Japonya’nın 78 yaşındaki Bilgi Teknolojileri Bakanı Naokazu Takemot, resmi bir web sitenin son birkaç aydır görüntülenememesi nedeniyle alay konusu olmuştu. Tüm dünyada yüksek teknoloji imajıyla bilinen Japonya’nın bu durumu, yein soruları beraberinde getirdi. Panasonic ve Mitsubishi gibi dünya devlerine ev sahipliği yapan Japonya, tüm bunlara rağmen küresel dijitalleşmede geri planda kalıyor. Hatta New York Times’a göre Japonya’da ‘yazılım güncellemesine’ ihtiyaç var.

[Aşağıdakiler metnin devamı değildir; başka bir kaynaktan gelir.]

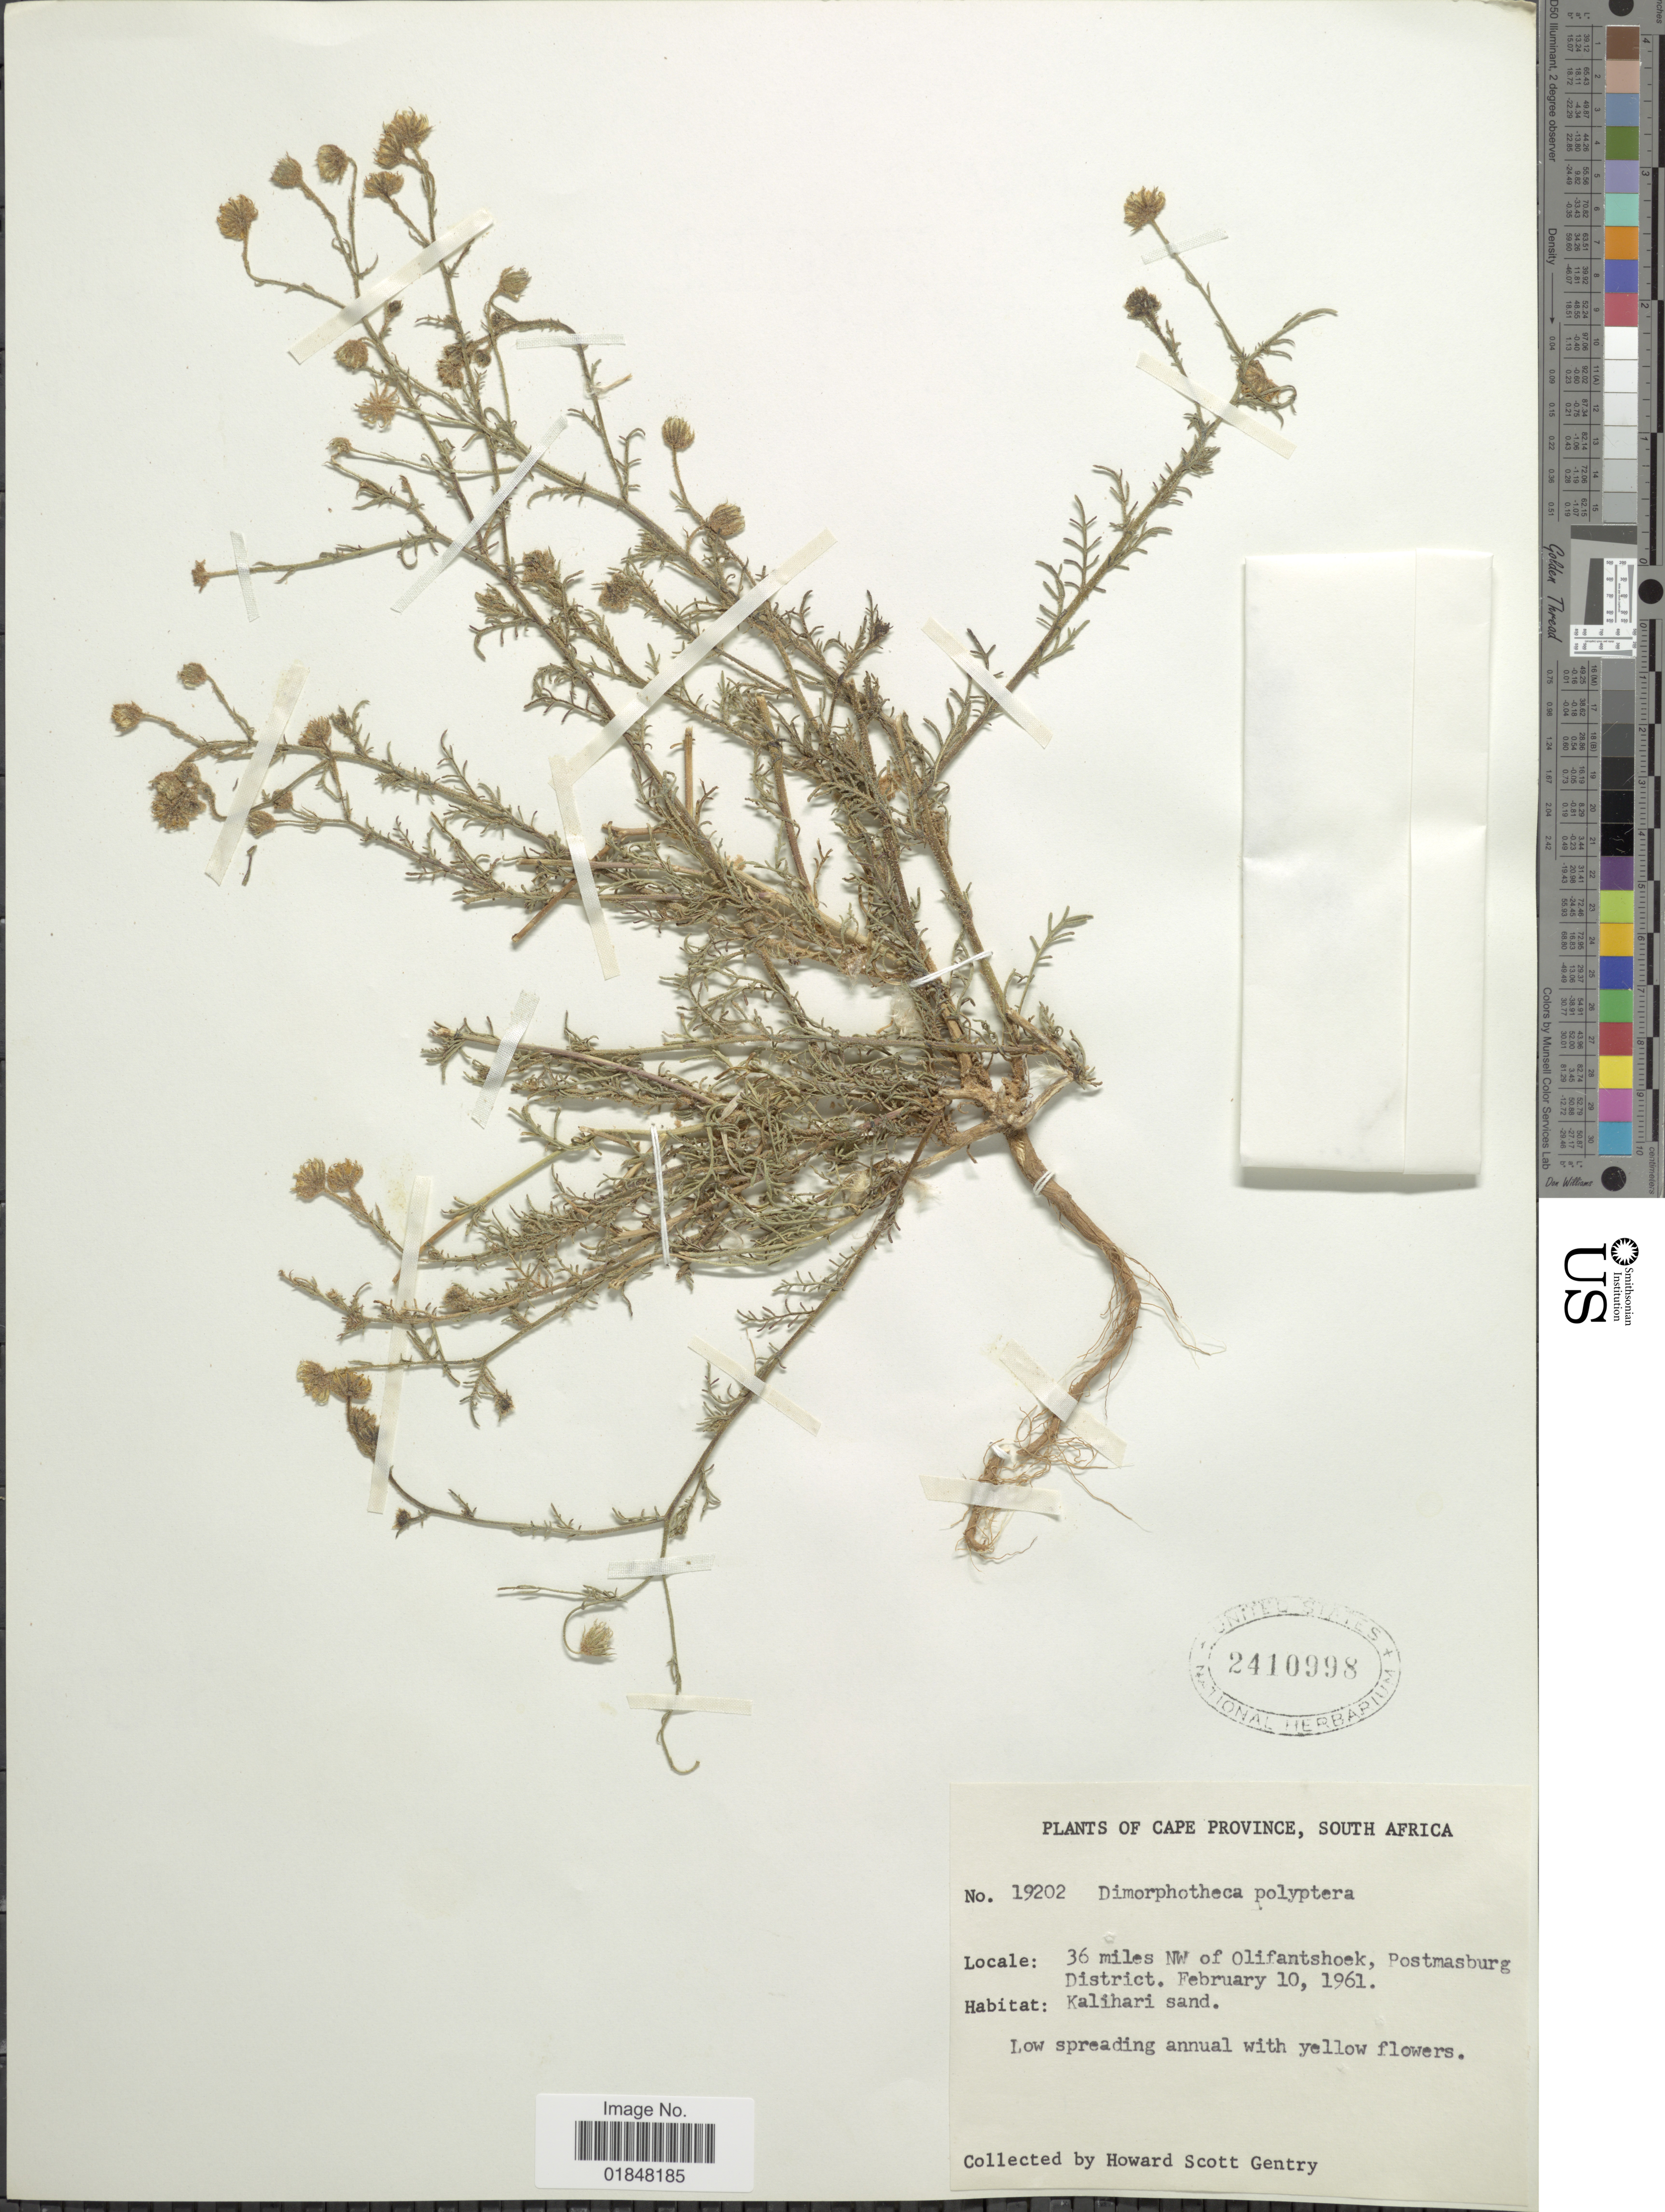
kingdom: Plantae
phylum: Tracheophyta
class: Magnoliopsida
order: Asterales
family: Asteraceae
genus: Osteospermum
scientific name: Osteospermum polypterum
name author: (DC.) Sadler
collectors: H. S. Gentry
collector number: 19202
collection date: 1961-02-10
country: South Africa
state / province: Northern Cape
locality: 36 miles NW of Olifantshoek, Postmasburg District, Kalihari Sand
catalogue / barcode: US 2410998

Buna biraz da tekno-oryantalizm yönüyle bakacak olursak, Japonya’da 20. yy’dan kalan bir teknoloji olan faks makinelerinin halen çok yoğun bir şekilde kullanıldığını görüyoruz. Faks makineleri, kişisel mühürler taşıyan kağıt belgelerde ısrarın devam ettiği birçok Japon ofisinde hala bir demirbaş listesinde yer alıyor. Japonya'nın faksa en erken ve en önemli yatırımlarından biri, Berlin Olimpiyatları vesilesiyle 1936'da gerçekleşti. Tokyo ve Berlin arasında sadece olayın resimlerini değil, aynı zamanda Hitler'den Nippon Electric'e resimli mektup göndermek için telefotoğraf ağı kuruldu. O günden bugüne Japonya’da tüm dijitalleşme çabalarına rağmen faks makineleri yoğun bir şekilde kullanılıyor.

Haberin Devamı

1990'ların “kayıp on yılı” sırasında, Japonya ekonomisi bir resesyona girdi ve ardından küçüldü. Yaşlanan bir nüfus ve belirgin cinsiyet ve gelir eşitsizliği günlük manşetlere konu oldu. Bu açıdan bakıldığında, yavaş dijitalleşme, ekonomik mucizesinin sona ermesinden bu yana ülkeyi saran genel bir rahatsızlığın yalnızca bir göstergesi diyebilirim. Fantezi ve gerçeklik arasındaki uçurum genişlese bile, Japonya'nın yüksek teknoloji imajı, popüler hayal gücünün ayrılmaz bir parçası olarak kaldı. Japonya’nın faks makineleri ile olan aşk ilişkisi, ülkenin dijital öncesi geçmişe saplantılı olduğunu gösteriyor.

Japonya’da zorlu dönemle birlikte amaç; “Oitsuke oikose” – “yakala ve geç” gibi sloganlarda ifade edildiği gibi, yerli endüstriler yaratmaktı. ‘Tekno milliyetçilik’ Japonya’nın bu alanda ilerlemesinde temel güdü oluşturdu. 1930’larda ortaya çıkan “gijutsu hōkok” yani “ülkeye teknoloji yoluyla hizmet” anlayışı da etkili Japonya’nın ileri teknoloji imajında etkili rol oynadı. Aslında dev markalar çıkarmayı başaran ve üretimde yeni bir dönemi başlatan Japonya, bu alanda öncülük etti. Ancak nüfusun yaşlanması gibi çeşitli etkenler, Japonya’nın teknolojide artık eski parlak günlerindeki gibi olamamasında önemli bir rol oynuyor.